$ensorship

the MPAA avatar

oyster and pearl
The rating system of the Motion Pictures Association of America is far above us. They have discovered the ultimate avatar: the Normal American Parent. Under the guise of this avatar, they crop and edit and cut their way through the discourse of the nation to ensure happy, healthy citizens of us all.

Yes, the MPAA shows up on every preview.
This is the bleak (albeit accurate) view of the MPAA and its role in our film culture presented in This Film is Not Yet Rated. Every film that makes it to theatrical audiences must run the gamut of secret voting procedures, obscure objections, blind cuts, and precedent-less appeals.

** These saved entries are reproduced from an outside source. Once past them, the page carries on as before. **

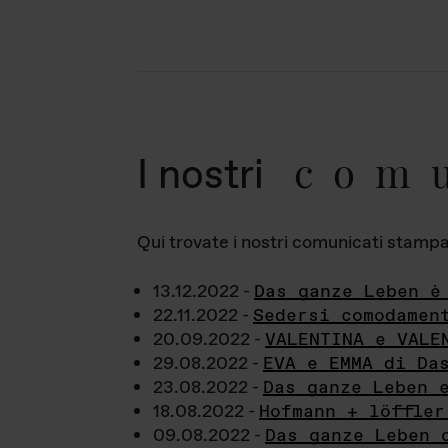
com
I nostri
Qui trovate i nostri comunicati stampa a
13.12.2022 -
Das ganze Leben è
22.11.2022 -
Sedersi comodamen
20.09.2022 -
VALENTINA e VALE
29.08.2022 -
EVA e EMMA di Da
23.08.2022 -
Das ganze Leben 
18.08.2022 -
Hofmann + löffler
09.08.2022 -
Das ganze Leben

No other organization in the United States (barring our inestimable CIA) could skip away with such egregious power-mongering. While watching it, I became extremely jealous and proud of my college education, in which professors broke through the money-making studio system to bring me films that challenged my perspectives on life, the Universe, and everything. And, while I sat and pondered the truth that money really does make the world go ’round, the world go ’round, and that if there’s money, someone has to stick their hand in it to control the current, I also became increasingly bewildered at the underlying tug-of-war between the Faith and Knowledge.

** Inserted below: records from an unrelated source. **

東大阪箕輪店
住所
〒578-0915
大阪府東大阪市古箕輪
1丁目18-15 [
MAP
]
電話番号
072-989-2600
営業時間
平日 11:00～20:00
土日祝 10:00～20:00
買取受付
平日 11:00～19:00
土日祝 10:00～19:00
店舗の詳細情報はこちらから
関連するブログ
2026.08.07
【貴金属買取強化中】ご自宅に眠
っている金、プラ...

Faith and Knowledge---Life or Death?
You see, two clergymen serve on the appeals board of the MPAA film ratings committee. Whether voting members of passive observers (even former committee members couldn’t tell which), their presence harkens back to the long struggle in the church (and America, as a larger encasement of said Church) over the issue of discourse. Should everyone have access to all the knowledge they want?—If yes, ’tis a ‘yes’ sprung from the glorious expectation that knowledge contains powers of improvement [that counterbalance any powers of detriment therein]. Should money determine access to knowledge?—If yes, ’tis a ‘yes’ based on the tired assumption that if you have money, you must have had sense enough to earn it and are therefore able to make good decisions [about your soul]. Should no one have access to all knowledge?—If yes, ’tis a ‘yes’ based on the dismal assumption that knowledge corrupts [just as the absolute power that comes along with it].

Do I choose my tree?
Does it really all come down to whether you want to be a glorious, tired, or dismal person? I would like to think that somewhere even deeper than the surface eddies of Money and the tugging tides of Faith and Knowledge there is a priceless pearl hidden: Truth. I say ‘pearl,’ of course, intentionally because it never fails to be a profound metaphor: irritation initiating a response that ultimately yields a beautiful, organic unit of Beauty. Perhaps the MPAA is the grain of sand that, for better or worse, will never be ejected from America’s oyster, and maybe we’ll find the Truth about who we are as people, filmmakers, audiences, and parents from the constant reaction to each asinine rating.
Interesting…
My thought is, what if knowledge, all knowledge, is amoral? What if it is, like a lot of things, a thing that reflects who we are? This, of course, presumes that intention influences knowledge/action. Naturally, knowledge and actions influence intentions as well, complicating the matter further.
Thoughts?
What I thinks complicates the matter the most is that Knowledge is a Person—-the Person, so to speak. How does that work?!
Blows my mind.
I think that Knowledge is amoral in the sense that it seeks to gain nothing for itself. Being totally secure, there is no pressure on the receiver of Knowledge—either for “good” or “bad,” the influence or valance I suppose.
Then, of course, Knowledge becomes the space on which we write our response, our free decisions, the acting out of our will upon the geography of Knowledge. That’s where the topography of intentions, actions, justifications, excuses, good will, ill will, and all the rest come into play 😉
Precisely. So to censor knowledge is to censor the Person, Knowledge and Truth Himself. However, sometimes censoring yields positive results, or does it?
Intriguing indeed.
Hmm. I suppose it is more accurate to say that I think of Knowledge as a facet of Truth, not the fulness. Therefore, I think that it makes sense that we would “censor” or rather “displace” certain facet until we were ready to explore them. It makes me think of how relationships work: you don’t deny or ignore the existence of any piece of your partners personality, but there is a long and lovely journey of discovery that mandates you must start at one surface and delve deeper.
So, in the contest of censorship, that means my 15 year old sister doesn’t get to watch a violent rape on screen until she has the psychological and emotional strength and security in her relationship to Truth to go there. She knows about it’s existence already, but watching it would be like the next facet or layer of Knowledge on her journey to ye Truth about women.